Unpacking is as simple as taking the lids off of the crates, flipping aside the protective fabric and lifting the panels clear of the box. One person at each end will be plenty. Just make sure that you’ve got a carpet or protected surface on which to stand the panel, on its long edge. Each panel is supported by a solid, cylindrical aluminium foot under the outer end, a large block under the inner end, beneath the mid and treble drivers. This weighty block is also machined from solid aluminium, pocketed on the underside to accept the crossover components. It is electrically connected to the drivers by a small, upward facing terminal block, with seven substantial gold-plated contact pins and three, even larger locating rods. Mechanically, it’s help in place by three large allen bolts that screw vertically though the foot and into the base of the panel – hence the need to place the panel on edge for assembly. With the foot attached, you simply have to stand the speaker up and place it. The finished structure is remarkably stable, given its vestigial profile, but the combination of its weight and painted finish makes it tricky to get a decent grip on. If you need to move the speaker much more than a foot, either slip a skate under the raised central portion (making sure that it can’t flip sideways on you) or use lifting straps. Either way, it’s a two-man operation.

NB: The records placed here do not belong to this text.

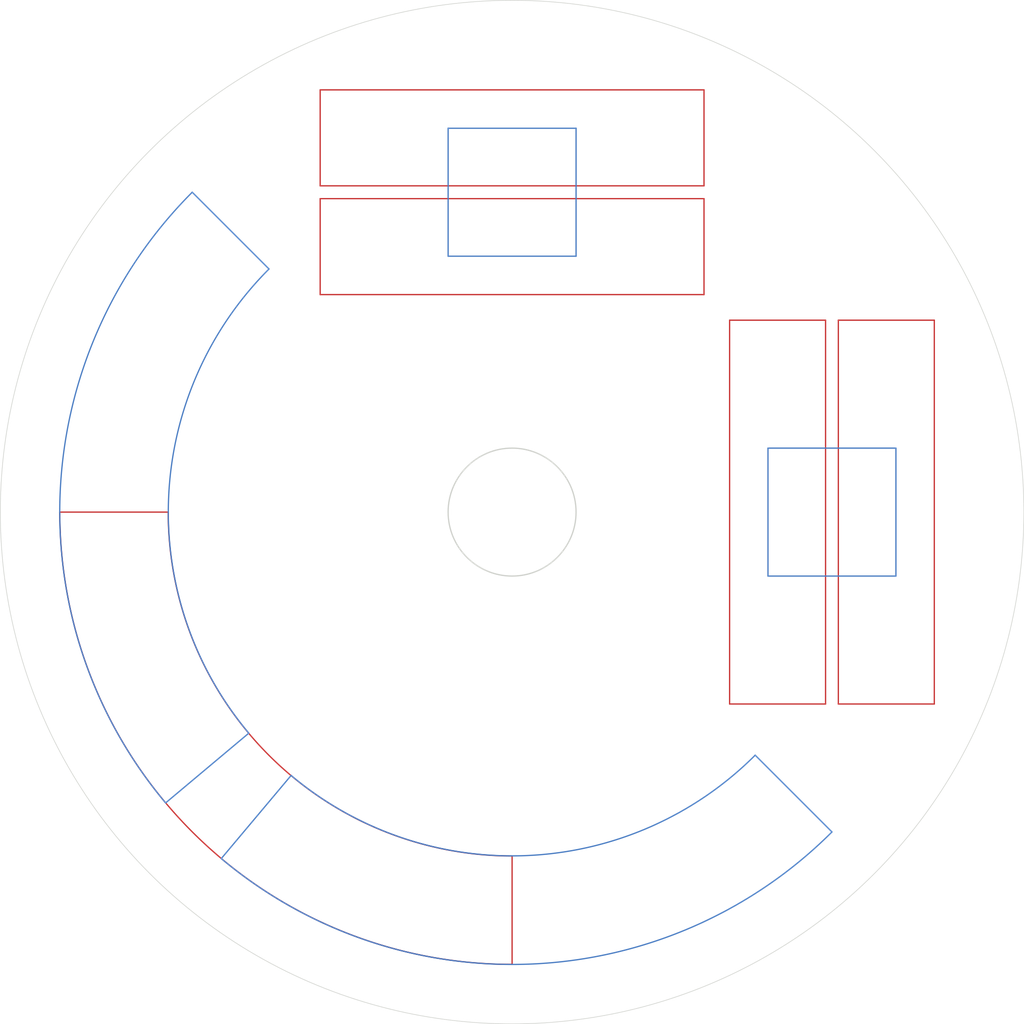
<source format=kicad_pcb>
(kicad_pcb (version 20171130) (host pcbnew 5.1.6+dfsg1-1~bpo10+1)

  (general
    (thickness 1.6)
    (drawings 38)
    (tracks 0)
    (zones 0)
    (modules 0)
    (nets 1)
  )

  (page A4)
  (layers
    (0 F.Cu signal)
    (31 B.Cu signal)
    (32 B.Adhes user)
    (33 F.Adhes user)
    (34 B.Paste user)
    (35 F.Paste user)
    (36 B.SilkS user)
    (37 F.SilkS user)
    (38 B.Mask user)
    (39 F.Mask user)
    (40 Dwgs.User user)
    (41 Cmts.User user)
    (42 Eco1.User user)
    (43 Eco2.User user)
    (44 Edge.Cuts user)
    (45 Margin user)
    (46 B.CrtYd user)
    (47 F.CrtYd user)
    (48 B.Fab user)
    (49 F.Fab user)
  )

  (setup
    (last_trace_width 0.25)
    (trace_clearance 0.2)
    (zone_clearance 0.508)
    (zone_45_only no)
    (trace_min 0.2)
    (via_size 0.8)
    (via_drill 0.4)
    (via_min_size 0.4)
    (via_min_drill 0.3)
    (uvia_size 0.3)
    (uvia_drill 0.1)
    (uvias_allowed no)
    (uvia_min_size 0.2)
    (uvia_min_drill 0.1)
    (edge_width 0.05)
    (segment_width 0.2)
    (pcb_text_width 0.3)
    (pcb_text_size 1.5 1.5)
    (mod_edge_width 0.12)
    (mod_text_size 1 1)
    (mod_text_width 0.15)
    (pad_size 1.524 1.524)
    (pad_drill 0.762)
    (pad_to_mask_clearance 0.05)
    (aux_axis_origin 0 0)
    (visible_elements FFFFFF7F)
    (pcbplotparams
      (layerselection 0x010fc_ffffffff)
      (usegerberextensions false)
      (usegerberattributes true)
      (usegerberadvancedattributes true)
      (creategerberjobfile true)
      (excludeedgelayer true)
      (linewidth 0.150000)
      (plotframeref false)
      (viasonmask false)
      (mode 1)
      (useauxorigin false)
      (hpglpennumber 1)
      (hpglpenspeed 20)
      (hpglpendiameter 15.000000)
      (psnegative false)
      (psa4output false)
      (plotreference true)
      (plotvalue true)
      (plotinvisibletext false)
      (padsonsilk false)
      (subtractmaskfromsilk false)
      (outputformat 1)
      (mirror false)
      (drillshape 1)
      (scaleselection 1)
      (outputdirectory ""))
  )

  (net 0 "")

  (net_class Default "This is the default net class."
    (clearance 0.2)
    (trace_width 0.25)
    (via_dia 0.8)
    (via_drill 0.4)
    (uvia_dia 0.3)
    (uvia_drill 0.1)
  )

  (gr_line (start 140 106.88) (end 140 115.34) (layer F.Cu) (width 0.1))
  (gr_line (start 104.66 80) (end 113.11 80) (layer F.Cu) (width 0.1))
  (gr_arc (start 140 80) (end 140 106.88) (angle 90) (layer F.Cu) (width 0.1))
  (gr_arc (start 140 80) (end 140 115.35) (angle 90) (layer F.Cu) (width 0.1))
  (gr_line (start 122.72826 100.583658) (end 117.27 107.08) (layer B.Cu) (width 0.1) (tstamp 608CA21C))
  (gr_line (start 119.42 97.28) (end 112.92 102.73) (layer B.Cu) (width 0.1))
  (gr_line (start 159 99) (end 165 105) (layer B.Cu) (width 0.1))
  (gr_line (start 115 55) (end 121 61) (layer B.Cu) (width 0.1))
  (gr_arc (start 140 80) (end 159 99) (angle 85) (layer B.Cu) (width 0.1) (tstamp 608CA04F))
  (gr_arc (start 140 80) (end 121 61) (angle -85) (layer B.Cu) (width 0.1))
  (gr_arc (start 140 80) (end 115 55) (angle -85) (layer B.Cu) (width 0.1))
  (gr_circle (center 140 80) (end 145 80) (layer Edge.Cuts) (width 0.1))
  (gr_circle (center 140 80) (end 180 80) (layer Edge.Cuts) (width 0.05))
  (gr_arc (start 140 80) (end 165 105) (angle 85) (layer B.Cu) (width 0.1))
  (gr_line (start 160 75) (end 170 75) (layer B.Cu) (width 0.1) (tstamp 608C9BD4))
  (gr_line (start 170 75) (end 170 85) (layer B.Cu) (width 0.1) (tstamp 608C9BD3))
  (gr_line (start 160 85) (end 160 75) (layer B.Cu) (width 0.1) (tstamp 608C9BD2))
  (gr_line (start 170 85) (end 160 85) (layer B.Cu) (width 0.1) (tstamp 608C9BD1))
  (gr_line (start 173 65) (end 173 95) (layer F.Cu) (width 0.1) (tstamp 608C9B38))
  (gr_line (start 165.5 65) (end 173 65) (layer F.Cu) (width 0.1) (tstamp 608C9B37))
  (gr_line (start 165.5 65) (end 165.5 95) (layer F.Cu) (width 0.1) (tstamp 608C9B36))
  (gr_line (start 173 95) (end 165.5 95) (layer F.Cu) (width 0.1) (tstamp 608C9B35))
  (gr_line (start 125 63) (end 155 63) (layer F.Cu) (width 0.1) (tstamp 608C9981))
  (gr_line (start 155 55.5) (end 155 63) (layer F.Cu) (width 0.1) (tstamp 608C98B9))
  (gr_line (start 125 55.5) (end 155 55.5) (layer F.Cu) (width 0.1) (tstamp 608C98B8))
  (gr_line (start 125 55.5) (end 125 63) (layer F.Cu) (width 0.1) (tstamp 608C98B7))
  (gr_line (start 145 60) (end 135 60) (layer B.Cu) (width 0.1))
  (gr_line (start 135 60) (end 135 50) (layer B.Cu) (width 0.1))
  (gr_line (start 145 50) (end 145 60) (layer B.Cu) (width 0.1))
  (gr_line (start 135 50) (end 145 50) (layer B.Cu) (width 0.1))
  (gr_line (start 157 65) (end 157 95) (layer F.Cu) (width 0.1) (tstamp 608C9534))
  (gr_line (start 164.5 95) (end 157 95) (layer F.Cu) (width 0.1) (tstamp 608C9503))
  (gr_line (start 157 65) (end 164.5 65) (layer F.Cu) (width 0.1))
  (gr_line (start 164.5 65) (end 164.5 95) (layer F.Cu) (width 0.1))
  (gr_line (start 125 47) (end 125 54.5) (layer F.Cu) (width 0.1))
  (gr_line (start 155 54.5) (end 125 54.5) (layer F.Cu) (width 0.1))
  (gr_line (start 155 47) (end 155 54.5) (layer F.Cu) (width 0.1))
  (gr_line (start 125 47) (end 155 47) (layer F.Cu) (width 0.1))

)

</source>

Hooking the speakers up is incredibly easy, given the accessibility of the terminals. It’s also worth mentioning the ease with which they go together, a function of their modular nature. Imagine a situation in which you need to replace or repair a crossover: maybe you want to move to a bi-wired/bi-amped set-up (of which more later), or maybe an upgrade becomes available. Simply exchanging/replacing the crossover blocks is a matter of moments. But that modularity extends far further than that. Take a look at our recent visit to the Diptyque factory (https://gy8.eu/blog/visiting-diptyque-audio/4/) and you’ll see that the panels themselves are also modular, each drive unit being a separate, lift out sub-assembly. In the case of driver damage – as with all planar-magnetics, normally the result of physical insult rather than over-enthusiastic use or an amplifier melt-down – a pair of replacement drivers can easily be shipped and installed in-situ. Inherently robust, the Diptyques are also incredibly serviceable.
Perfect placement…
Once the speakers are built and placed roughly where they’ll live, the fun really begins. As I’ve already suggested, their operational principal and physical nature brings its own priorities and concerns when it comes to set-up. The relevant factors are:
Their di-pole nature.
The fact that the mid and treble drivers act as line sources.
Their height.
The first and most significant difference between the Diptyque Reference II and a ‘more conventional’ box speaker of equivalent price and bandwidth – Diptyque claim useable, in-room response for the Ref IIs that extends down to 22Hz – is the distance they demand to the rear wall. Because di-pole designs throw as much energy backwards as they do forwards, they generate an acoustical effect known as comb filtering, in which the back-wave is reflected from the rear-wall, travelling forward, out of phase, to interfere with and cancel specific frequencies in the forward output. Which frequencies depends on how close the speaker baffle sits to the wall. The shorter that distance, the higher up the audible range the cancellation effects extend and the more intrusive they become. In the real world, that means that you’ll need at least a metre behind the baffles, one-and-a-half would be better and two metres or more would be ideal. In the music room here, we are running the speakers at almost three-metres from the rear wall.